## Web document revisions:

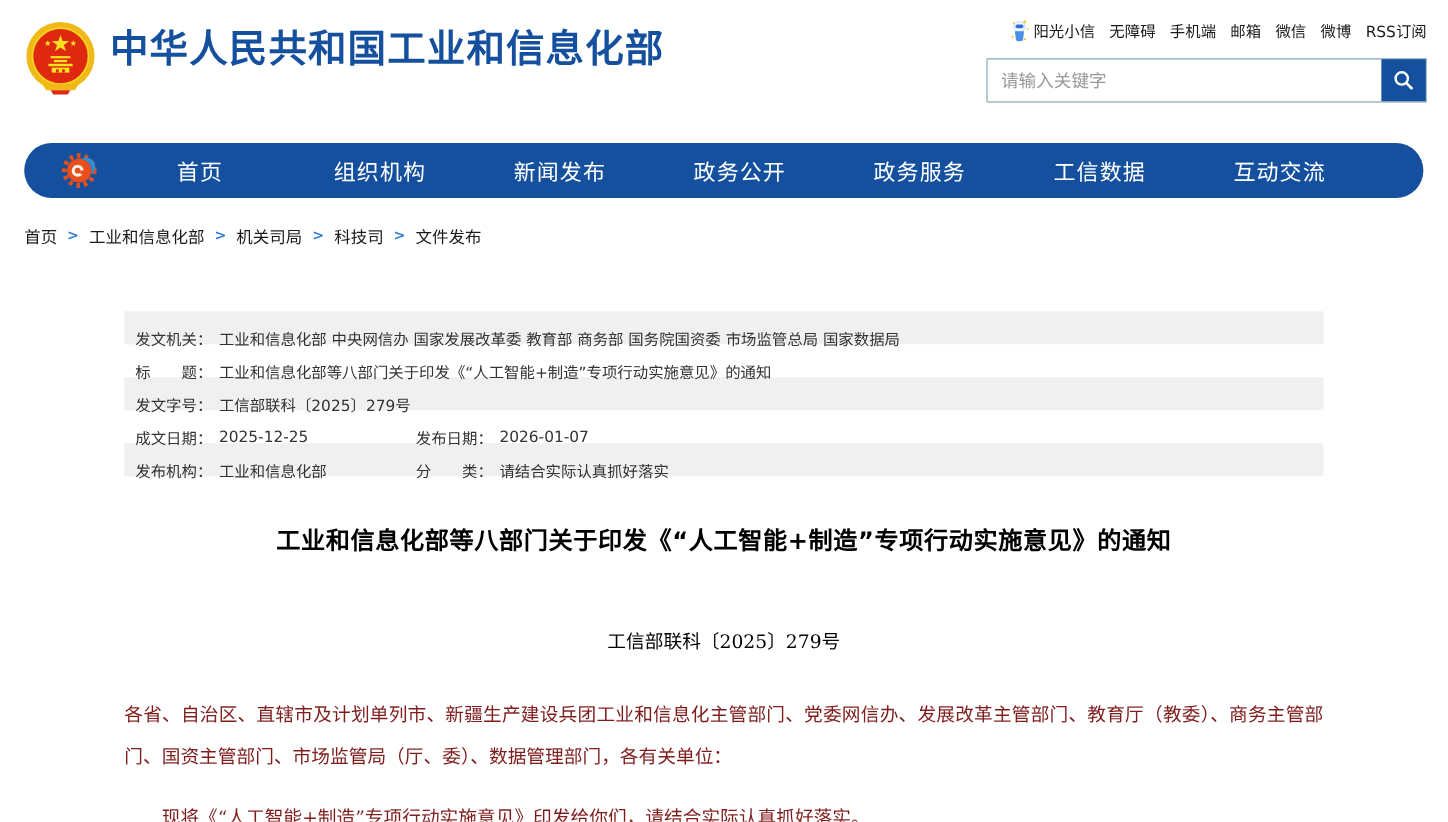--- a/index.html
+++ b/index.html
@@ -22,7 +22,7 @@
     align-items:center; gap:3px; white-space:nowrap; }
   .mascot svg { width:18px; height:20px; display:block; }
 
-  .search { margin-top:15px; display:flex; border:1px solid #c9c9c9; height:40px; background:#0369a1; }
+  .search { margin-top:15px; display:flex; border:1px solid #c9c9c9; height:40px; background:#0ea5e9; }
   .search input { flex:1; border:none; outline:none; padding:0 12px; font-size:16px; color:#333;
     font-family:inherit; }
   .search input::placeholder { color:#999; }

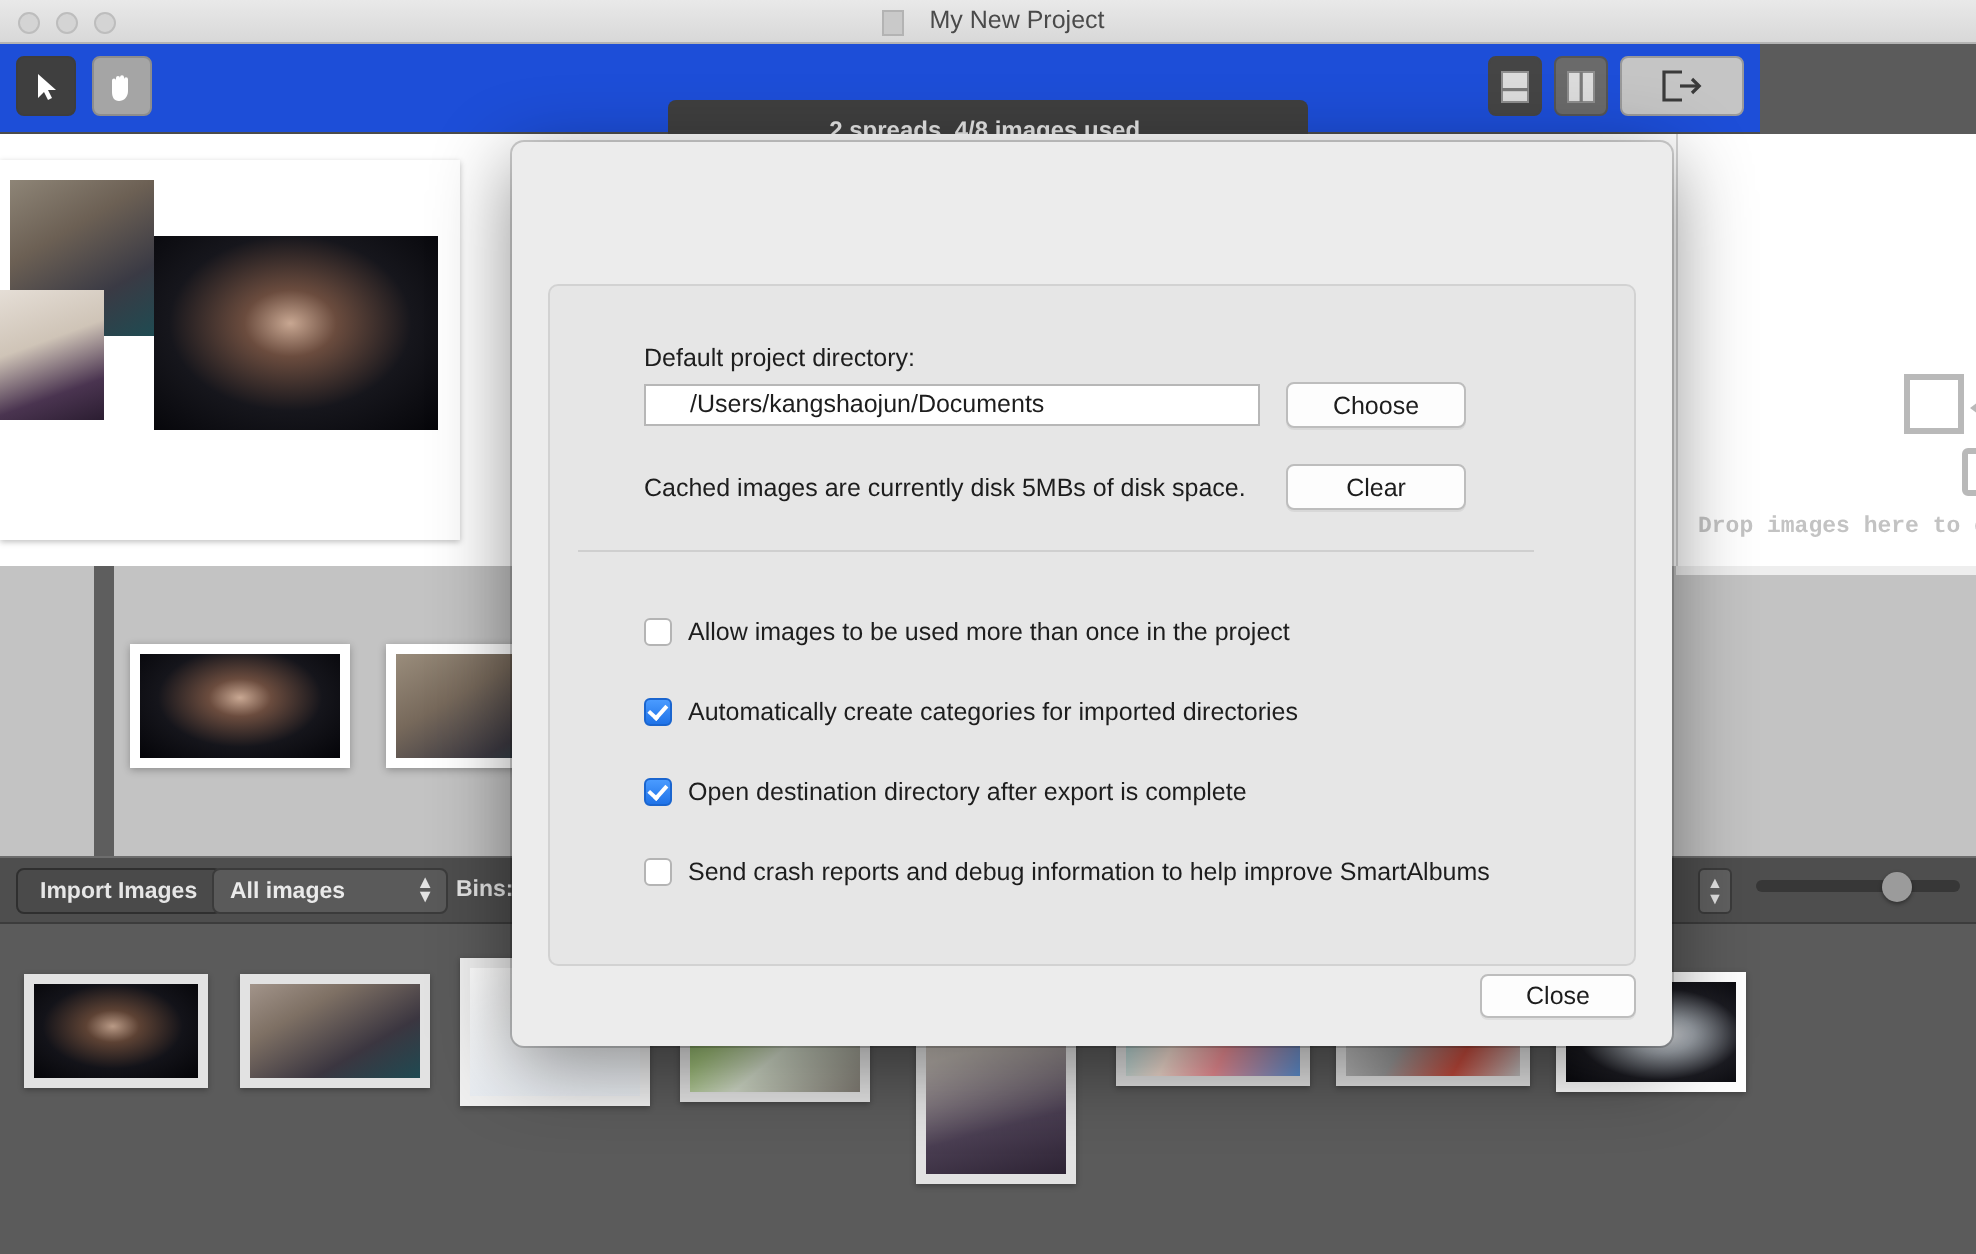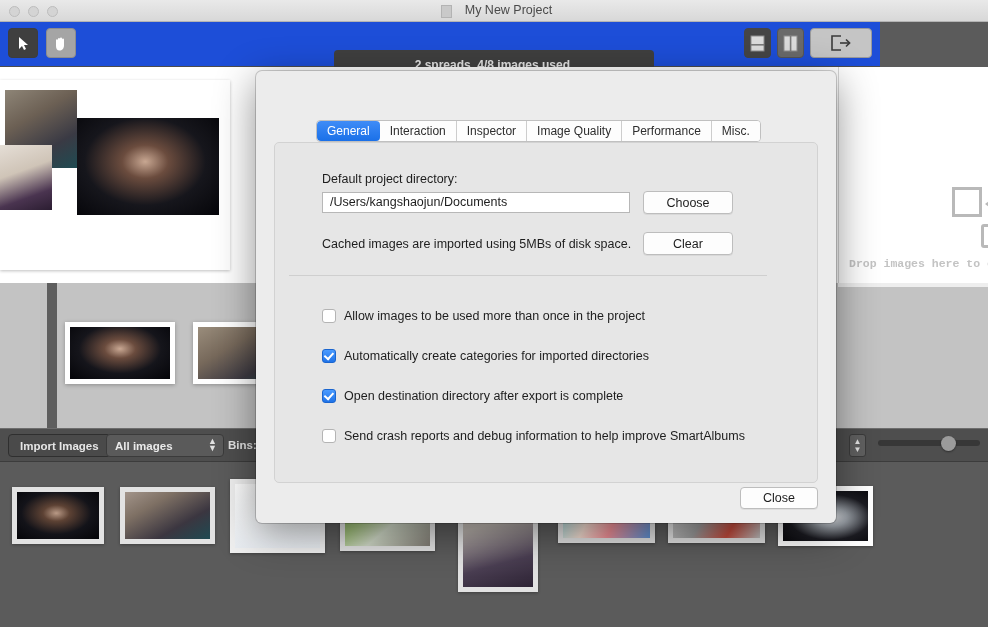--- a/index.html
+++ b/index.html
@@ -569,14 +569,6 @@
 
     <div class="prefs-body"></div>
 
-    <div class="tabs">
-      <div class="tab active">General</div>
-      <div class="tab">Interaction</div>
-      <div class="tab">Inspector</div>
-      <div class="tab">Image Quality</div>
-      <div class="tab">Performance</div>
-      <div class="tab">Misc.</div>
-    </div>
 
     <div class="field-label">Default project directory:</div>
     <div class="text-input">/Users/kangshaojun/Documents</div>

## Exercise directions:
Nothing but an exact copy of the data above, minus its pictures, should appear in the response.

## Solution for this task:
--- a/index.html
+++ b/index.html
@@ -22,7 +22,7 @@
     align-items:center; gap:3px; white-space:nowrap; }
   .mascot svg { width:18px; height:20px; display:block; }
 
-  .search { margin-top:15px; display:flex; border:1px solid #c9c9c9; height:40px; background:#0369a1; }
+  .search { margin-top:15px; display:flex; border:1px solid #c9c9c9; height:40px; background:#0ea5e9; }
   .search input { flex:1; border:none; outline:none; padding:0 12px; font-size:16px; color:#333;
     font-family:inherit; }
   .search input::placeholder { color:#999; }

--- a/index.html
+++ b/index.html
@@ -569,14 +569,6 @@
 
     <div class="prefs-body"></div>
 
-    <div class="tabs">
-      <div class="tab active">General</div>
-      <div class="tab">Interaction</div>
-      <div class="tab">Inspector</div>
-      <div class="tab">Image Quality</div>
-      <div class="tab">Performance</div>
-      <div class="tab">Misc.</div>
-    </div>
 
     <div class="field-label">Default project directory:</div>
     <div class="text-input">/Users/kangshaojun/Documents</div>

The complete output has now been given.